Generative AI Empowerment Project

Context

Internal teams at Hawk-Eye Innovations often needed to communicate ideas for digital products and software but lacked the tools or design confidence to prototype concepts quickly. This created bottlenecks for UX teams and slowed validation.

My Role

UX research team

Project Type

Internal UX research & enablement project

Objective

Investigate whether Figma Make, an AI-powered prototyping tool, could empower non-UX staff to create usable prototypes without compromising UX quality or design standards.

The Problem

Non-UX teams relied on static documents, screenshots, or written tickets to explain ideas, making requirements unclear and difficult to validate early.

This led to
• Slow feedback loops
• Missed user insights
• Over-reliance on limited UX capacity
• Reduced collaboration across teams

Research Questions

How does Figma Make differ from core Figma in practice?

Which teams benefit most from AI-assisted prototyping?

Can non-designers create meaningful prototypes independently?

What risks does this introduce for UX quality and governance?

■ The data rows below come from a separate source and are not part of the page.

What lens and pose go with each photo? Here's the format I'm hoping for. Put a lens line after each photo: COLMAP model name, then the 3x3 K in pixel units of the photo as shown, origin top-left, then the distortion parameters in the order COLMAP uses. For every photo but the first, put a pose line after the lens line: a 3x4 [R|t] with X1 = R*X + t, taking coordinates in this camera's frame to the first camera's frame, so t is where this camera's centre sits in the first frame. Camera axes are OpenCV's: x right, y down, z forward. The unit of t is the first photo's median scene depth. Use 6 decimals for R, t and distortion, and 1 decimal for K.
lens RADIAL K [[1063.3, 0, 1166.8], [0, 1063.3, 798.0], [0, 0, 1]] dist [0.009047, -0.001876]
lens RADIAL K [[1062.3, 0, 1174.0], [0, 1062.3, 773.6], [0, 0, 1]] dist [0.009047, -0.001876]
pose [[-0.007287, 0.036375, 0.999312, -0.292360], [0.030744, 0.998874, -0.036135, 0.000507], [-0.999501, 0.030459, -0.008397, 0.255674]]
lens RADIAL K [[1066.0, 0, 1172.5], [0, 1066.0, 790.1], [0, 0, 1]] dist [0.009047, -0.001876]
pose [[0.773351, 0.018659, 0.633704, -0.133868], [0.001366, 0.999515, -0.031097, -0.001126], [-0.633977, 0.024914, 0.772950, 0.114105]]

Evaluating AI Generative Tools for UX Prototyping - Figma Make

Before committing to a pilot with Figma Make, I conducted a comparative investigation of leading AI-assisted design tools to determine which would best support rapid prototyping for non-UX teams. The goal was to identify a solution that:

  • Enables visual idea expression without extensive UI/UX skills

  • Supports early validation and iteration

  • Integrates with existing design systems where possible

  • Minimises risk of design inconsistency or technical debt

Summary

Tools like Uizard and Builder.io supported early ideation but required additional setup or produced outputs that were difficult to align with existing UI standards. Bubble enabled powerful MVP creation but introduced complexity beyond rapid visual prototyping.

Figma Make was selected because it uniquely combined natural-language prompting with direct integration into Figma and the Kitbag design system, enabling non-UX teams to generate, iterate, and align on ideas quickly while maintaining design consistency and UX oversight.

Methodology

Research approach overview showing how I evaluated Figma Make through moderated testing with non-designers, focusing on confidence, control, and real-world usability rather than output alone.

Key Insights

Figma Make showed strong potential as an ideation and prototyping accelerator for non-designers, but speed and predictability limited trust during iteration.

All participants reported that Figma Make would have saved time on previous projects and felt in control while using the tool, indicating strong potential for early-stage ideation and MVP creation.

“It was easy to pick up and start using straight away.”

- Participant 1

“It definitely would save time, especially to visualise the initial ideas quickly.”

- Participant 3

“The outputs were accurate.”

- Participant 4

“Definitely creating an MVP to show and communicate my ideas.”

- Participant 2

Key Takeaways

Figma Make can empower non-UX teams to prototype ideas faster and with more confidence, particularly during ideation and MVP exploration.


However, for sustained adoption, the tool needs faster feedback loops and clearer prompt guidance to support iterative design without breaking user trust.

Next Steps

Test with more teams
Understand how people across product, engineering, and operations use the tool in real projects.

Add clear guidance for writing prompts
Help non-designers get better results and feel more confident using the tool.

Set simple design boundaries
Use the Kitbag design system to keep ideas consistent while still allowing teams to explore.

Measure real impact
Look at time saved, confidence, and collaboration to understand the tool’s value in day-to-day work.